For visualization purposes, consider an example with ASIHTTPRequests A,B,C,D,E, and F:
A’s url depends on the result of B and C,
and B’s url depends on the result of D, E, and F.
B and C can be computed concurrently, and so can D, E, and F.
NSOperationQueue = [(D,E,F),(B,C),A]
Thus far, I have created an NSOperationQueue that contains a dependency tree of ASIHTTPRequests. However, the URLs of the ASIHTTPRequests should depend on the results of the previous operations, and, right now, they do not.
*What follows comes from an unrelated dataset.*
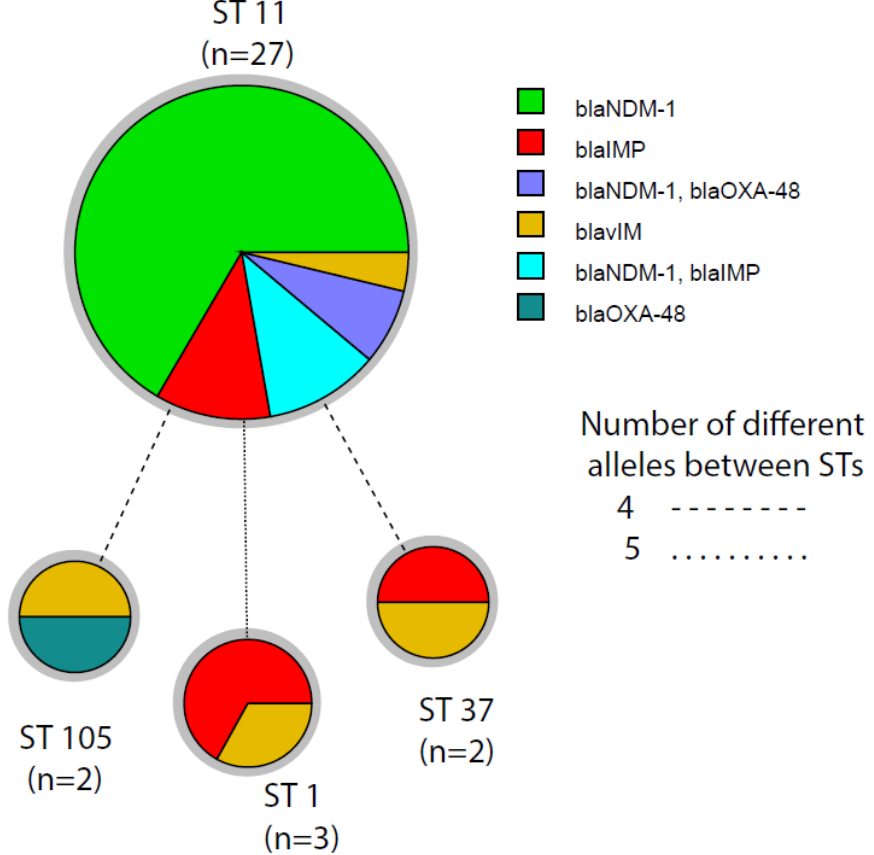
Figure 2. Minimum spinning tree of carbapenemases-producing K. pneumoniae isolates based on the MLST alleles and sequence type (ST). The nodes represent the STs, sizes of nodes characterize the number of isolates, and length of branches shows the number of different alleles out of seven MLST alleles. Nodes are labeled with the corresponding sequence type.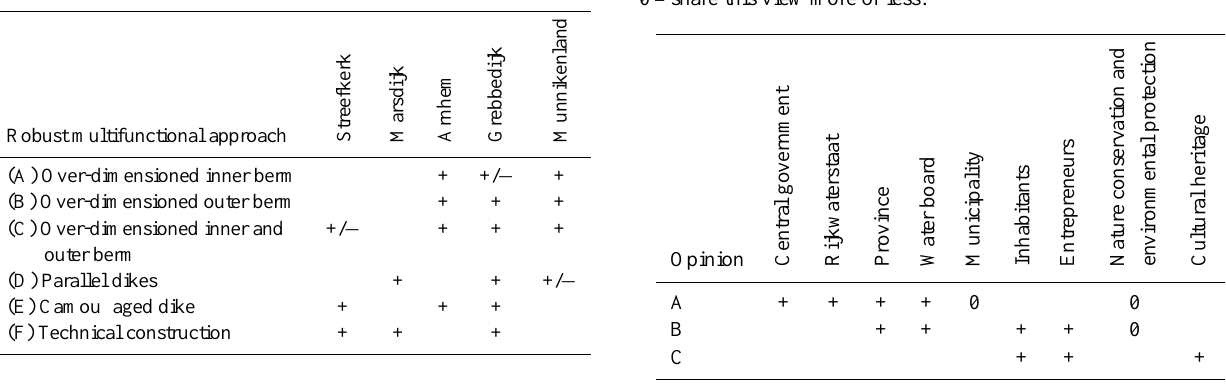
Table 8. The most appropriate approaches for the five locations. Refer back to Table 1 for an overview of the different approaches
The question: What is the best way to pass the results of the computations performed by multiple NSOperations to the NSOperation that depends on them, and how can I set this up with ASIHTTPRequests?
Thanks in advance,
Julian Ceipek
I ended up solving this problem by wrapping the ASIHTTPRequest in a custom NSOperation object that populated the request in such a way that custom request B contained a pointer to an object in D, E, and F’s ASIHTTPRequest UserInfo Dictionary. While I liked @JosephH’s solution, I couldn’t figure out how to easily generate a dictionary or array with dependency tree intact.
A simplified version of my custom NSOperationObject is provided below; any suggestions are welcome. I used Apple’s Concurrency Programming Guide extensively as a reference, but as I have not had any prior experience extending the NSOperation class, I am sure that there is a better way to do this.
The delegate of this PushContentRequest currently handles the interpretation of the ASIHTTPRequest’s UserInfo Dictionary and the request in my implementation, though I suppose that it might make more sense to do this processing within the PushContentRequest’s body.